Though Ghana pushed for a way back into the game, Radebe, Fish and company kept the Black Stars at bay before Mosheou bagged his second and South Africa's third to seal a famous 3-0 win.
Despite the scores staying level until the 73rd minute, there was a sense of inevitability about South Africa's triumph over Tunisia in the final. Mark Williams had struggled for form at Wolves, but here he was the hero, coming off the bench to score twice in two minutes.
Though Fish scored his first goal for South Africa at the tournament, his fondest memories remain lifting that trophy at Soccer City in Johannesburg in the presence of Nelson Mandela, F.W. de Klerk and Bishop Desmond Tutu.
“What we had achieved, for the nation, was more than just football,” he says. “It fed into Mandela's idea of Madiba magic. He wanted to bring the country together through sports and he certainly achieved that.”
The only tinge of sadness Fish feels is for the fact South Africa didn't go on to achieve more with the talented generation of players that began to filter through. Players like Benni McCarthy, Steven Piennar and Quinton Fortune.
“Unfortunately, it's always about '96 and what we achieved,” he says.
South Africa would go on to reach the final of the 1998 Africa Cup of Nations, losing 2-0 to Egypt, and despite qualifying for the next two World Cups, would narrowly miss out on reaching the knockout phase.
While Nigeria is often touted as the African side that failed to live up to their considerable talent, the same could easily be said about Bafana Bafana.

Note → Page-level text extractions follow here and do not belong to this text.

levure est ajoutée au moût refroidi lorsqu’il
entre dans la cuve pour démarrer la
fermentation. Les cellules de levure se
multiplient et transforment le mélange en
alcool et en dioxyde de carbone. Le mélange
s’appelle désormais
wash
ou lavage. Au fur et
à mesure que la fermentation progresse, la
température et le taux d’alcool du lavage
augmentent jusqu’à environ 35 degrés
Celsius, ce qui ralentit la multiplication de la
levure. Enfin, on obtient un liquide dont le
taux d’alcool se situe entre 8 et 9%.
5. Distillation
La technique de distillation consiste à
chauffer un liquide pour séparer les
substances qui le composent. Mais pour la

Fish puts that down to a failure to retain Barker, the architect of the national team's success at the 1996 AFCON.
A mainstay of the South African domestic football scene who earned the nickname “The Dog” during his 40-year stint in the game, Barker resigned after South Africa's disappointing performance at the 1997 Confederations Cup.

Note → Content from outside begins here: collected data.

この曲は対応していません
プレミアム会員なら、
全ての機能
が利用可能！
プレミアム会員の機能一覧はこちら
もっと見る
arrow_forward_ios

“He was everything you could want from a national team coach and was a lot more tactically aware than most people gave him credit for,” Fish said.
“Clive motivated us and made it feel like we could lead any team in the world and we certainly gave our utmost for him on the field. He was a father figure and that led to us being like a family of warriors on the field, we all looked out for each other.”
Though Fish acknowledges Barker's replacement, Jona Somo, did a commendable job in getting them to the 1998 AFCON final, he is less complimentary about the man that then stepped in to take South Africa to the 1998 World Cup, Philippe Troussier.
“The federation decided they needed a foreign coach and put in Troussier who, for me, was one of the worst coaches I've ever played for,” he said. “I've nothing against him, personally, it was just the way he treated players and how he looked at play.
“If we had had Clive, a local coach who knew the players, I think we would have done a bit better at that World Cup. Clive resigning had a big impact on South Africa as a footballing country.”
Indeed, since 1997, South Africa have had no fewer than 15 different managers or caretaker managers in charge, with a number completing multiple stints. Despite hosting the World Cup in 2010, a return to the glory days of the 1990s seems a long way off – South Africa failed to qualify for AFCON 2021.
“We're playing catch-up to the rest of the continent at the moment,” Fish says.
“Because we were hiring and firing coaches there's been no real national team development. Whether it's from the president of the federation or within the federation with the players and coaches, ex-players and coaches, we need to work towards a common goal and make the team the pride of the nation again.”